▶ **Tasks to carry out**:
A. Using the House of Lords debate excerpt, explain in one to three sentences why the speaker says the difficult and complex situation needs to be regularized and regulated effectively.
B. Carry the House of Lords debate excerpt forward from its last line.

▶ **Document extract**:
The noble Lord, Lord Phillips, asked the Government to give further consideration to the clause. We have given very careful consideration to the amendment we have moved. It reflects an undertaking given to the noble Lord, Lord Dholakia, during the earlier stages of the Bill. We consider that the amendment provides for the circumstances he described.

We hope to introduce a regularisation period in January 2000; the regularisation period will be for eight to nine months. It may offer the noble Lord some comfort that we intend to publicise details of the scheme in the ethnic minority press. We shall also be consulting the voluntary sector. With those important caveats, the amendment should be acceptable to your Lordships. As the noble Lord Phillips said, this is a minimum period. We can extend it; there is flexibility. We have the right to extend it.

This is a practical measure dealing with a difficult and complex situation which we need to regularise and regulate effectively so that this piece of the legislation works well in our interests and in the interests of those who are subject to its provisions.

Baroness Williams of Crosby: My Lords, may I ask the Minister to respond to the question posed by my noble friend on the issue of publicity. That is a matter of great importance. I believe my noble friend Lord Dholakia also has a question.

▶ **Dataset excerpt**:
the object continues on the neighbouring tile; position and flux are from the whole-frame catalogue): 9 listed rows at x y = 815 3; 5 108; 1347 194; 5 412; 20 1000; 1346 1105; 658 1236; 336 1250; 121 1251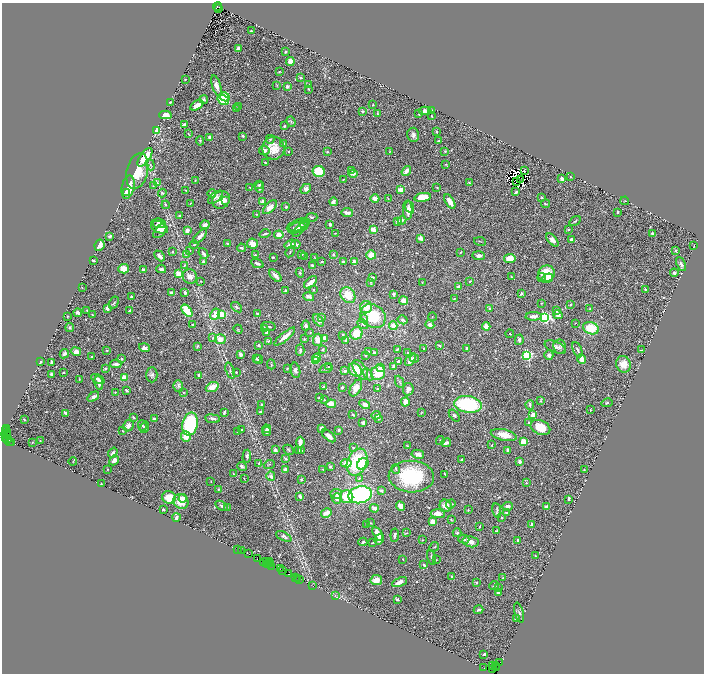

▶ **Outputs for the tasks**:
A. The speaker says it must be regularized and regulated effectively so that this piece of the legislation works well. It should work both in the government's interests and in the interests of those who are subject to its provisions.

B.
Lord Dholakia: My Lords, perhaps I may ask the Minister whether any thought has been given to the number of applications there will be from people appealing against the decision. Bearing in mind that there are some 70,000 to 80,000 people in the queue, the fact that the Home Office will have a new computer, and the utter chaos that exists, how can the Minister say genuinely that there will be a cut-off date within a period of eight or nine months? How can that be done without creating absolute chaos?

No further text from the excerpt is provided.